_WRITTEN TASK:_ Please extract the forum thread about find and xargs and reproduce it in full, word for word.

_SOURCE DOCUMENT:_
LinuxQuestions.org

LinuxQuestions.org (/questions/)
-   Programming (https://www.linuxquestions.org/questions/programming-9/)
-   -   Converting video formats (https://www.linuxquestions.org/questions/programming-9/converting-video-formats-4175429488/)

BenCollver 10-06-2012 11:22 AM

As I read the man page, the -exec option does not execute multiple commands in parallel. With the ; suffix, it substitutes a single file in the command. With the + suffix, it substitutes multiple files in the command. Either way, it runs a single command at a time.

porphyry5 10-07-2012 09:35 AM

Quote:

Originally Posted by BenCollver2 (Post 4798873)
As I read the man page, the -exec option does not execute multiple commands in parallel. With the ; suffix, it substitutes a single file in the command. With the + suffix, it substitutes multiple files in the command. Either way, it runs a single command at a time.

We're reading the man page the same way, but I think we're talking at cross purposes. What I'm asking is: what would be the effective difference between
Code:

find . -type f -name '*.ogg' -print0 | xargs -0 -n 1 -P 2 ./transcode.sh
and
find . -type f -name '*.ogg' -print0 -exec xargs -0 -n 1 -P 2 ./transcode.sh {} +

Presumably both are feeding a stream of filenames to xargs, and it is xargs that runs two commands in parallel.

Please forgive me for imposing on your patience by belaboring this point, but when I first began using find (in place of ls) I assumed one would feed its output through a pipe to the next command, as one does with ls. Surprise, it didn't work, had to use the -exec option to get it to go. Yet here you are using a pipe for find's output. The only other difference is your use of -print0, but that seems to be for the benefit of xargs -0, not for enabling the pipe.

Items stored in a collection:
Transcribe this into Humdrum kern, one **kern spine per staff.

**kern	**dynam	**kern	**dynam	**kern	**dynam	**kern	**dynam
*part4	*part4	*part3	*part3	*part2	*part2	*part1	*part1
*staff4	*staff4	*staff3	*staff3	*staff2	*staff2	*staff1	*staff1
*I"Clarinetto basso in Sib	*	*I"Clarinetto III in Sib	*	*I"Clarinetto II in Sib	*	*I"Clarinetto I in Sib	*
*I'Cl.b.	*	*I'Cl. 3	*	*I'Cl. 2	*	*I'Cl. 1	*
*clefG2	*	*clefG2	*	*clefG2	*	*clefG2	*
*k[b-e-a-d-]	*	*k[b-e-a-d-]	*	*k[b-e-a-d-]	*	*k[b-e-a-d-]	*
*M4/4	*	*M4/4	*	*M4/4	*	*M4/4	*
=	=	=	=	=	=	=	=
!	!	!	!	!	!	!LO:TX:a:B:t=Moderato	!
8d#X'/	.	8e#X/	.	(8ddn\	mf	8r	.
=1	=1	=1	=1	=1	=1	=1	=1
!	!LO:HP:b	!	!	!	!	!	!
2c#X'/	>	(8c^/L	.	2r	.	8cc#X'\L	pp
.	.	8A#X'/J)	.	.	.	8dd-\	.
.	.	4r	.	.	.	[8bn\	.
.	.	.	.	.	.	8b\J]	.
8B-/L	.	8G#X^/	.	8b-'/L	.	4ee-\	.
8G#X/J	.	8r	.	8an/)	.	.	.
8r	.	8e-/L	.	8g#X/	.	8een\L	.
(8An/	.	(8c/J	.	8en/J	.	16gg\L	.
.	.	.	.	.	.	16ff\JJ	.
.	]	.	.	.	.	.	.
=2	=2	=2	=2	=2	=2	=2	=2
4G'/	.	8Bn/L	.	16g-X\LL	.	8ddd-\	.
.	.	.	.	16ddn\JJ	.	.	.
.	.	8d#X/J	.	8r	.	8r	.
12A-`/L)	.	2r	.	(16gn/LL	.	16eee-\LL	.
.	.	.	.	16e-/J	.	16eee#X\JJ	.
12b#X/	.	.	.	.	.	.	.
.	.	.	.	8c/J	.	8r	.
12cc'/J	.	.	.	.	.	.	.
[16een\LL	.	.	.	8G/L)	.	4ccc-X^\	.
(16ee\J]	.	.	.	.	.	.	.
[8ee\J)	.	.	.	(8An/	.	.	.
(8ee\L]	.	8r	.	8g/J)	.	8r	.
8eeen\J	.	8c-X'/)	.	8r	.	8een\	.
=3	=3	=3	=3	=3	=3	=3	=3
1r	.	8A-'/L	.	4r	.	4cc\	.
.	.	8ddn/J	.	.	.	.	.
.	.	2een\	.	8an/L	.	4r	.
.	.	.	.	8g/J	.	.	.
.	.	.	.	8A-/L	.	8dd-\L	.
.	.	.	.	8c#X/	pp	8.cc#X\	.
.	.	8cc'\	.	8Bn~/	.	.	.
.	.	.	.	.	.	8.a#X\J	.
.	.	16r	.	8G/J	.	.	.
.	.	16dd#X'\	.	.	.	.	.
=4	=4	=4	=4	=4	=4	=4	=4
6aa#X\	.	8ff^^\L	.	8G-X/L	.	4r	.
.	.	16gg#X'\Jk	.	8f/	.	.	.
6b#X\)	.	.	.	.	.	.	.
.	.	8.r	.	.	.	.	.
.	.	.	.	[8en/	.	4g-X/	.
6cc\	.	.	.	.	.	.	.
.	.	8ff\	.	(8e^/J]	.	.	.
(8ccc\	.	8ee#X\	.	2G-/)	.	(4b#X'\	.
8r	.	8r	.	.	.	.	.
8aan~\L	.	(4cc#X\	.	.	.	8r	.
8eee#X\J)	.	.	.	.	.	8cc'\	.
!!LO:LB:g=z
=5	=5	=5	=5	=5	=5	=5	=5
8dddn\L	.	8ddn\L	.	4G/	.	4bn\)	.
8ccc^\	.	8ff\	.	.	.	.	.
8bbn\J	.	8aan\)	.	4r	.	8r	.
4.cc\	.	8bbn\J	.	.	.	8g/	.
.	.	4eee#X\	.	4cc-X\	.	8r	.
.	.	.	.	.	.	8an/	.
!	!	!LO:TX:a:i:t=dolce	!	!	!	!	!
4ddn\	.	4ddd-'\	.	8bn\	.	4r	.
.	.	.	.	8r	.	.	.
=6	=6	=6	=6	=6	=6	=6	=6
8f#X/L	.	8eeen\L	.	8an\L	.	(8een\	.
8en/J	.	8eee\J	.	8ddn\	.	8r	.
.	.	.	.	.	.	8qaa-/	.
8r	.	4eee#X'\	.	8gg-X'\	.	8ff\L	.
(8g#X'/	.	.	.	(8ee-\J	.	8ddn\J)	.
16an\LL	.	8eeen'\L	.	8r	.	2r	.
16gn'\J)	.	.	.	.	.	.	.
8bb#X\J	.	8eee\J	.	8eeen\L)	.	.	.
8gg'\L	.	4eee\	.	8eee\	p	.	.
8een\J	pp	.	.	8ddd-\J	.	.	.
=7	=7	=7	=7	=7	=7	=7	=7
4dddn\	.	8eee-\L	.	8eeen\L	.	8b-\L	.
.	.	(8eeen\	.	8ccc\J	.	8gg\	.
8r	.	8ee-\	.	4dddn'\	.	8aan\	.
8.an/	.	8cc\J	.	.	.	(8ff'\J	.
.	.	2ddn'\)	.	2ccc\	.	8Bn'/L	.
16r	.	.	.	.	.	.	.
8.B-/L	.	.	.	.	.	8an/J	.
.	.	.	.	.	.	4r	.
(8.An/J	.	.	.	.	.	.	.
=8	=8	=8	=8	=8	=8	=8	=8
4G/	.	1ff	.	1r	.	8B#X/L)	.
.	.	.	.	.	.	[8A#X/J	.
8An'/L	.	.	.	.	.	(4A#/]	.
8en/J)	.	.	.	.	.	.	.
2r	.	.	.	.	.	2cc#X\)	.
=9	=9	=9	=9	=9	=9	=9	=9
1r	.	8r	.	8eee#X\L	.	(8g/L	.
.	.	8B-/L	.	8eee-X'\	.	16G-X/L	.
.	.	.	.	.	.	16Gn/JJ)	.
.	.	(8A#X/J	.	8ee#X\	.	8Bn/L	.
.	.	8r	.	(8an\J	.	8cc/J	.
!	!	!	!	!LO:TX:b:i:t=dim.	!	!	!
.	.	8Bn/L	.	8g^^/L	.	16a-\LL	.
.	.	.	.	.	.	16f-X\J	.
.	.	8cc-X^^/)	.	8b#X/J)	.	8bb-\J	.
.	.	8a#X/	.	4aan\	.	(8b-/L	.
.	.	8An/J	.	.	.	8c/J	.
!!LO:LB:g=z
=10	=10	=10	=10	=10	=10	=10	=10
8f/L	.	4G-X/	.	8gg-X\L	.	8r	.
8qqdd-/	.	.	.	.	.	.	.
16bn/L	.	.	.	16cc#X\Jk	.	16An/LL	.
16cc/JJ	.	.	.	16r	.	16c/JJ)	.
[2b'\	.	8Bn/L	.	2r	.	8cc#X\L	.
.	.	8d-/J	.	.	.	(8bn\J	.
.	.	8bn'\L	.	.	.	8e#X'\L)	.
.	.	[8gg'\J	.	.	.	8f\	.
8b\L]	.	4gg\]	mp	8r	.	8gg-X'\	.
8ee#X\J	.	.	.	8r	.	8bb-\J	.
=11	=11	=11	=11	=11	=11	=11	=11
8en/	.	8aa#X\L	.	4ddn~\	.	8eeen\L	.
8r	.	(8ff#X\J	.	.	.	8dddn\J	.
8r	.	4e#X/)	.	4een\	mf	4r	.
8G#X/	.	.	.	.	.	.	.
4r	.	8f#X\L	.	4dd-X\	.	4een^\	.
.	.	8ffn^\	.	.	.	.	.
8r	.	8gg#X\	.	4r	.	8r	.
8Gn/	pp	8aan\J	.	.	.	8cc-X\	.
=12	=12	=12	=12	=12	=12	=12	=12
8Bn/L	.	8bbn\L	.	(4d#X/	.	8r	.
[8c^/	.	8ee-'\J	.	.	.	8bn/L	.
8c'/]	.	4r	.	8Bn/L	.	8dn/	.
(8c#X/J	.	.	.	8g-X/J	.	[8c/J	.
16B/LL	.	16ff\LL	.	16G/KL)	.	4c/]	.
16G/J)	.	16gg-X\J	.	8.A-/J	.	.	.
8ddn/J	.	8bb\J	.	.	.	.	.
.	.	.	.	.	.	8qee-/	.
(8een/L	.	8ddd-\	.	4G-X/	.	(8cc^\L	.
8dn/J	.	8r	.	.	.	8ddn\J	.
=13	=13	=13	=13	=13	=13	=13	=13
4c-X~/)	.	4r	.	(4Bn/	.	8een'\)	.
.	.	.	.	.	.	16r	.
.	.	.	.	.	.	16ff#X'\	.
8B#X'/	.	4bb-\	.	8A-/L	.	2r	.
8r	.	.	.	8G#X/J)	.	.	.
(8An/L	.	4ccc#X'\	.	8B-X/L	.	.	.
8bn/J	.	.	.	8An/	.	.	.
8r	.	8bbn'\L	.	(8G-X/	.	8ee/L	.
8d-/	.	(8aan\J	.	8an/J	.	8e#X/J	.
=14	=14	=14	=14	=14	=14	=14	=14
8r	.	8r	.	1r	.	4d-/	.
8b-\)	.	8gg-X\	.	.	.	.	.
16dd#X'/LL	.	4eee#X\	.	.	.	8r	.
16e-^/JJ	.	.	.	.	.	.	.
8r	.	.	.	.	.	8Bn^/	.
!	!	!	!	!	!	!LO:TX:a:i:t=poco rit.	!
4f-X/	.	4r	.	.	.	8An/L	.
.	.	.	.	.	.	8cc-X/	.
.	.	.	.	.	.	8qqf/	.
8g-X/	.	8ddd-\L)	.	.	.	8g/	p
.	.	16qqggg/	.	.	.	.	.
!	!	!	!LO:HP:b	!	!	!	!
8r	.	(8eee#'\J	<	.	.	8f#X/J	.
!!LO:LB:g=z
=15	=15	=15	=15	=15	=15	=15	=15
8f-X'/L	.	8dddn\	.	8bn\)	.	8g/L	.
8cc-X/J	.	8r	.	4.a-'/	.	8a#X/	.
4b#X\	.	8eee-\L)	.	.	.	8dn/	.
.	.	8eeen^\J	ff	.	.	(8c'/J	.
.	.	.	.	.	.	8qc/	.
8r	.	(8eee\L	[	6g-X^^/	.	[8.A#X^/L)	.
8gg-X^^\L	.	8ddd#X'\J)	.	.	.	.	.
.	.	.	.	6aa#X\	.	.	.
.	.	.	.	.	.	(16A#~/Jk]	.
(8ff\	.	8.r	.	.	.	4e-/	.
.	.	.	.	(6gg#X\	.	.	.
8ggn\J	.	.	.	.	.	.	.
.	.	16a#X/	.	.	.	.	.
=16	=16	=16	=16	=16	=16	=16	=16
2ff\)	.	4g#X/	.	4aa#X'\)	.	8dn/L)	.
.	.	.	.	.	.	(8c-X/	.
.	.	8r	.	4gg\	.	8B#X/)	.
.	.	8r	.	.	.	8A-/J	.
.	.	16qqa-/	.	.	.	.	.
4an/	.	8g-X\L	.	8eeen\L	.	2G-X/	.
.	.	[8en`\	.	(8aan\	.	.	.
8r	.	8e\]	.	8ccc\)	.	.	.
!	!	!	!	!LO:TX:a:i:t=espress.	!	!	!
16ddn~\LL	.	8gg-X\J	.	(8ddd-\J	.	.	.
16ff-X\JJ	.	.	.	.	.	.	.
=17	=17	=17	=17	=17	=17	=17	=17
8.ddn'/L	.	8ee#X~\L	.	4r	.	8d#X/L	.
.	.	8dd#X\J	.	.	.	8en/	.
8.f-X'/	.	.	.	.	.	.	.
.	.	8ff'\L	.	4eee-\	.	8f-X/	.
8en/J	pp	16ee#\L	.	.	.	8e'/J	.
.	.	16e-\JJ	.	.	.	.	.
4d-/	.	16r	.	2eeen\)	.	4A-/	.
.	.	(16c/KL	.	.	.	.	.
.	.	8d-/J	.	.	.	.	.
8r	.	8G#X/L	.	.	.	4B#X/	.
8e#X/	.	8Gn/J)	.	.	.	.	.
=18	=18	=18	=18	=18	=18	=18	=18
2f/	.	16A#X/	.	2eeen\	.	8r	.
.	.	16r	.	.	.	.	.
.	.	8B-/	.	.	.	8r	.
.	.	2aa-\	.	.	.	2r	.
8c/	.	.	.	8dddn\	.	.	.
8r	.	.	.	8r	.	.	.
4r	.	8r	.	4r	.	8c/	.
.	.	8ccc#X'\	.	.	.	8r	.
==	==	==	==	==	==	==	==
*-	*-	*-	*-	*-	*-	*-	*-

_RESULT FOR THIS EXERCISE:_
LinuxQuestions.org

LinuxQuestions.org (/questions/)
-   Programming (https://www.linuxquestions.org/questions/programming-9/)
-   -   Converting video formats (https://www.linuxquestions.org/questions/programming-9/converting-video-formats-4175429488/)

BenCollver 10-06-2012 11:22 AM

As I read the man page, the -exec option does not execute multiple commands in parallel. With the ; suffix, it substitutes a single file in the command. With the + suffix, it substitutes multiple files in the command. Either way, it runs a single command at a time.

porphyry5 10-07-2012 09:35 AM

Quote:

Originally Posted by BenCollver2 (Post 4798873)
As I read the man page, the -exec option does not execute multiple commands in parallel. With the ; suffix, it substitutes a single file in the command. With the + suffix, it substitutes multiple files in the command. Either way, it runs a single command at a time.

We're reading the man page the same way, but I think we're talking at cross purposes. What I'm asking is: what would be the effective difference between
Code:

find . -type f -name '*.ogg' -print0 | xargs -0 -n 1 -P 2 ./transcode.sh
and
find . -type f -name '*.ogg' -print0 -exec xargs -0 -n 1 -P 2 ./transcode.sh {} +

Presumably both are feeding a stream of filenames to xargs, and it is xargs that runs two commands in parallel.

Please forgive me for imposing on your patience by belaboring this point, but when I first began using find (in place of ls) I assumed one would feed its output through a pipe to the next command, as one does with ls. Surprise, it didn't work, had to use the -exec option to get it to go. Yet here you are using a pipe for find's output. The only other difference is your use of -print0, but that seems to be for the benefit of xargs -0, not for enabling the pipe.